• **Texte extrait**
La Commission de gouvernement et l'agriculture

À l'entrée en exercice de la Commission de gouvernement à Terre-Neuve et au Labrador en 1934, le pays traversait une grave crise financière. La chute persistante du prix de la morue réduisait les pêcheurs à la misère et les industries forestière et minière multipliaient les mises à pied. Des milliers de nouveaux chômeurs avaient un besoin pressant d'aide sociale, à laquelle le gouvernement, aux prises avec une flambée de la dette nationale et des recettes en chute libre, avait peu de ressources à consacrer.

Potager à St. Anthony, vers 1920
Potager à St. Anthony, vers 1920
Nombre de familles de pêcheurs ont pratiqué une agriculture de subsistance, cultivant un potager et élevant quelques bêtes de ferme.
Photographe inconnu. Avec la permission des Archives d'histoire maritime (PF-323.010), Memorial University of Newfoundland, St. John's, T.-N.-L.

La Commission espérait que le développement agricole fournirait aux gens une autre source d'emploi et réduirait leur dépendance aux allocations d'assistance. À cette fin, elle a offert des primes en espèces pour le défrichage et la culture de terres, ouvert une ferme modèle et une école d'agriculture pour former les nouveaux fermiers, distribué du bétail pour encourager l'élevage et créé de toutes pièces un certain nombre de collectivités agricoles dans le cadre d'un programme de colonisation et de petites exploitations rurales.

Programme de colonisation rurale

De tous les projets mis sur pied par la Commission pour stimuler l'agriculture, le programme de colonisation rurale aura été le plus complexe et le plus coûteux. En vertu de ce programme, le gouvernement aidait des familles à établir des fermes, à élever du bétail et à créer des collectivités dans des régions du territoire jusque-là inhabitées. On espérait que toutes ces familles atteindraient l'autosuffisance en un ou deux ans, et pourraient éventuellement rembourser leurs prêts à l'État. Des programmes de ce genre avaient d'ailleurs été instaurés au Canada, aux États-Unis et au Royaume-Uni en réponse à la Crise économique.

• **Consigne écrite A**
D'après le texte sur la Commission de gouvernement et l'agriculture, en quelle année la Commission est-elle entrée en exercice à Terre-Neuve et au Labrador ?
• **Consigne écrite B**
Relevez tous les pays où, selon le texte sur la Commission de gouvernement et l'agriculture, des programmes du même genre que le programme de colonisation rurale avaient été instaurés en réponse à la Crise économique.
• **Consigne écrite C**
Poursuivez le texte sur la Commission de gouvernement et l'agriculture à la suite de sa dernière phrase.

• **Extrait de données**
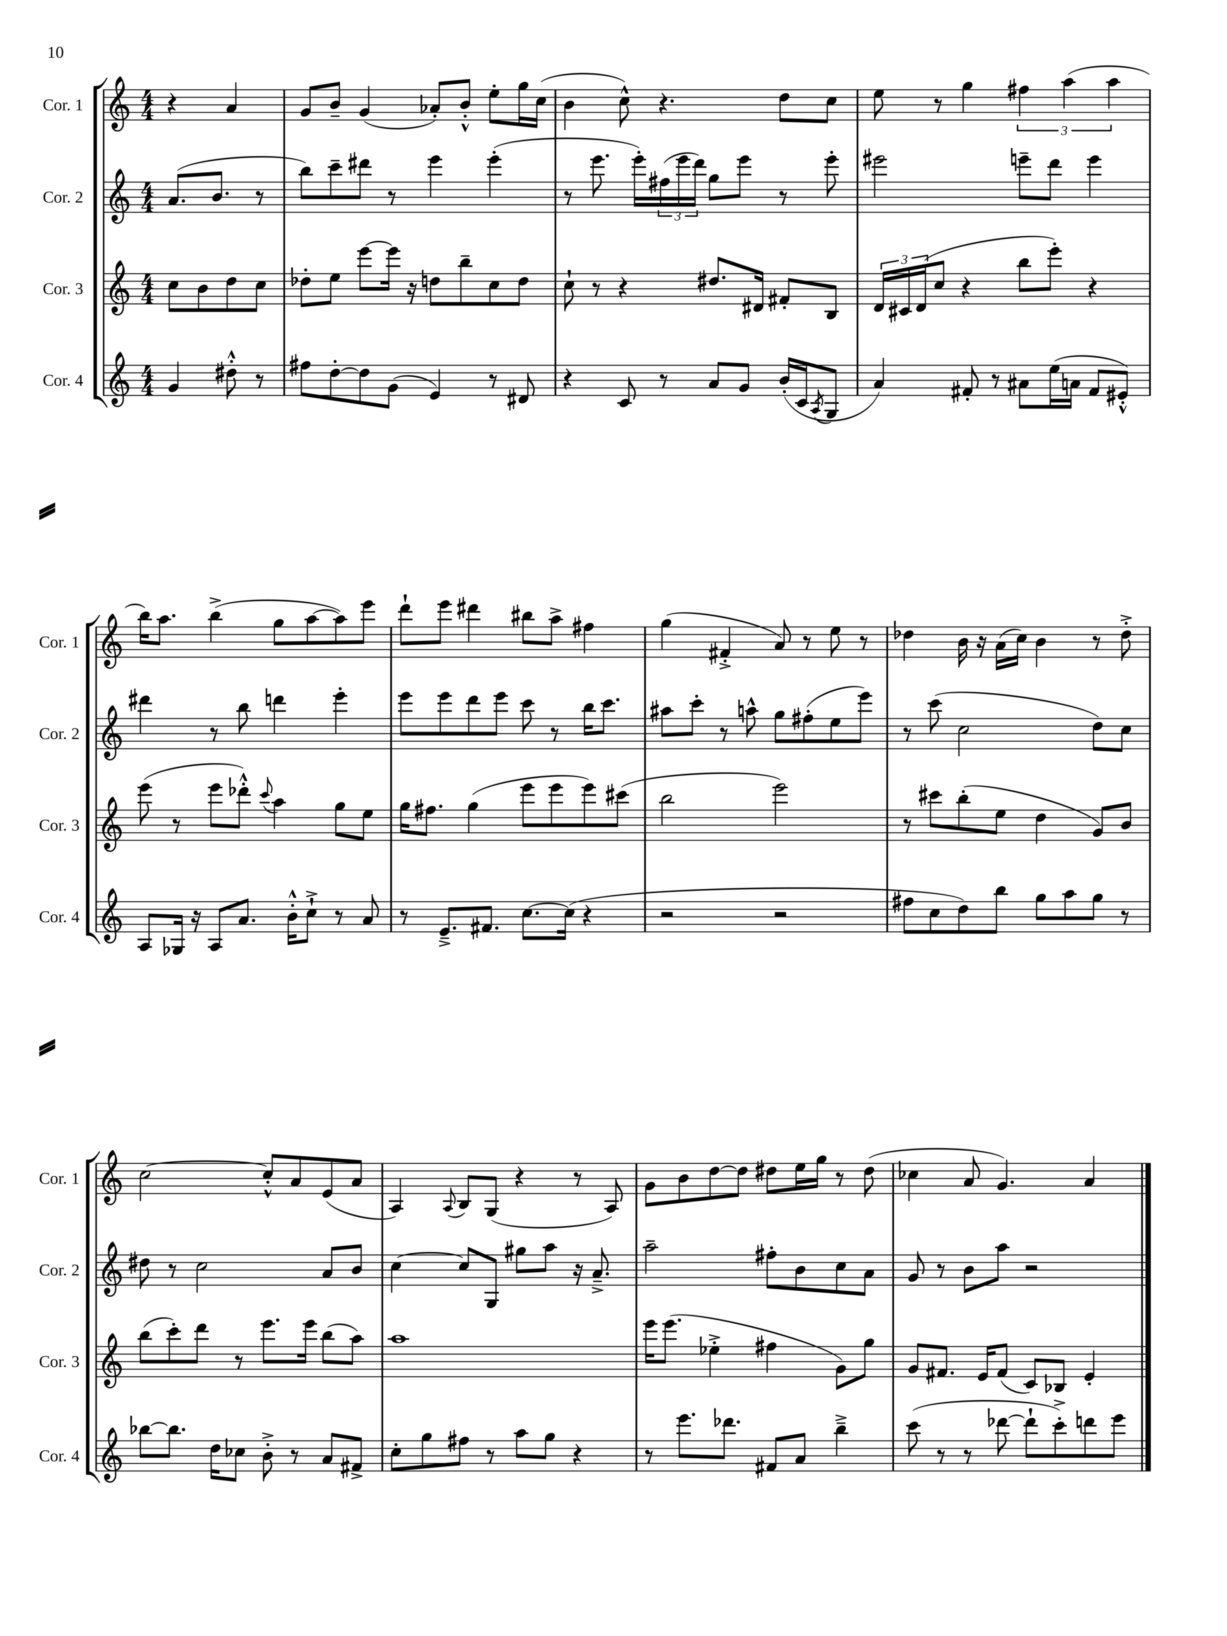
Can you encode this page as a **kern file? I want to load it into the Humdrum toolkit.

**kern	**kern	**kern	**kern
*staff4	*staff3	*staff2	*staff1
*clefG2	*clefG2	*clefG2	*clefG2
*k[]	*k[]	*k[]	*k[]
*M4/4	*M4/4	*M4/4	*M4/4
4g	8cc	(8.a	4r
.	8b	.	.
.	.	8.b	.
8dd#'^^	8dd	.	4a
8r	8cc	8r	.
=	=	=	=
8ff#	8dd-'	8bb)	8g
[8dd'	8ee	8ccc~	8b~
8dd]	[8eee	8ddd#	(4g
(8g	16eee]	8r	.
.	16r	.	.
4e)	8dd	4eee	8a-')
.	8bb~	.	8b'^^
8r	8cc	(4eee'	8ee'
8d#	8dd	.	16gg
.	.	.	(16cc
=	=	=	=
4r	8cc`	8r	4b
.	8r	8.eee	.
8c	4r	.	8cc^^)
.	.	16eee')	.
8r	.	(24ff#	4.r
.	.	24eee	.
.	.	24ddd)	.
8a	8.dd#	8gg	.
8g	.	8eee	.
.	16d#	.	.
(16b'	8f#'	8r	8dd
16c	.	.	.
8qA	.	.	.
8G	8B	8eee'	8cc
=	=	=	=
4a)	24d	2eee#	8ee
.	24c#	.	.
.	(24d	.	.
.	8cc	.	8r
8f#'	4r	.	4gg
8r	.	.	.
8a#	8bb	8eee~	6ff#
(16ee	8eee')	8ddd	.
.	.	.	(6aa
16a	.	.	.
8f#	4r	4eee	.
.	.	.	6aa
8e#'^^)	.	.	.
=	=	=	=
8A	(8eee	4ddd#	16bb)
.	.	.	8.aa
16G-	8r	.	.
16r	.	.	.
8A	8eee	8r	(4bb^
8.a	8ddd-'^^)	8bb	.
.	8qqccc	.	.
.	4aa	4ddd	8gg
16b'^^	.	.	.
8cc`^	.	.	[8aa
8r	8gg	4eee'	8aa])
8a	8ee	.	8eee
=	=	=	=
8r	16gg	8eee	8ddd`
.	8.ff#	.	.
8.e~^	.	8eee	8eee
.	(4gg	8ddd	4ddd#
8.f#	.	.	.
.	.	8eee	.
[8.cc	8eee	8ccc	8bb#
.	8eee	8r	8aa^
(16cc]	.	.	.
4r	8eee)	16bb	4ff#
.	.	8.ccc	.
.	(8ccc#	.	.
=	=	=	=
2r	2bb	8aa#	(4gg
.	.	8ccc'	.
.	.	8r	4f#'^
.	.	8aa^^	.
2r	2eee)	8gg	8a)
.	.	(8ff#'	8r
.	.	8ee	8ee
.	.	8eee)	8r
=	=	=	=
8ff#	8r	8r	4dd-
8cc	8ccc#	(8ccc	.
8dd)	(8bb'	2cc	16b
.	.	.	16r
8bb	8ee	.	(16a
.	.	.	16cc)
8gg	4dd	.	4b
8aa	.	.	.
8gg	8g)	8dd)	8r
8r	8b	8cc	8dd-'^
=	=	=	=
[8bb-	(8bb	8dd#	[2cc
8.bb-]	8ccc')	8r	.
.	8ddd	2cc	.
16dd	.	.	.
8cc-	8r	.	.
8b'^	8.eee	.	8cc'^^]
8r	.	.	8a
.	16eee	.	.
8a	(8bb	8a	(8e
8f#^	8aa)	8b	8a
=	=	=	=
8cc'	1aa	[4cc	4A)
8gg	.	.	.
.	.	.	8qqA
8ff#	.	8cc]	8B
8r	.	8G	(8G
8aa	.	8gg#	4r
8gg	.	8aa	.
4r	.	16r	8r
.	.	8.a~^	.
.	.	.	8A)
=	=	=	=
8r	16eee	2aa~	8g
.	(8.eee	.	.
8.eee	.	.	8b
.	4ee-'^	.	[8dd
8.ddd-	.	.	.
.	.	.	8dd]
8f#	4ff#	8ff#'	8dd#
8a	.	8b	16ee
.	.	.	16gg
4bb~^	8g)	8cc	8r
.	8gg	8a	(8dd#
=	=	=	=
(8ccc	8g	8g	4cc-
8r	8.f#	8r	.
8r	.	8b	8a
.	16e	.	.
[8ddd-	(8f#	8aa	4.g)
8ddd-`]	8c)	2r	.
8ccc'^)	8B-	.	.
8ddd	4e'	.	4a
8eee	.	.	.
==	==	==	==
*-	*-	*-	*-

• **Résultat A**
En 1934.

• **Résultat B**
Le Canada, les États-Unis et le Royaume-Uni.

• **Résultat C**
L'idée a été soumise à la Commission durant l'hiver 1934 par un soldat démobilisé, William Lidstone, qui proposait au gouvernement de lui fournir, ainsi qu'à neuf de ses associés, un prêt et une concession de terres à mettre en culture dans une zone inhabitée de la péninsule d'Avalon. Thomas Lodge, le Commissaire aux services publics, a reconnu que l'idée avait du mérite, mais il a voulu contrôler les dépenses du projet et superviser ses activités en formant un conseil de surveillance constitué de Rudolph Cochius, architecte paysagiste, de John Grieve, médecin, et de Chesley A. Pippy et Sir Marmaduke Winter, deux hommes d'affaires.

Étable communautaire à Markland, vers 1935
Étable communautaire à Markland, vers 1935
Markland a été le premier établissement créé par la Commission de gouvernement en application de son programme de colonisation rurale.
Avec la permission de John Gosse.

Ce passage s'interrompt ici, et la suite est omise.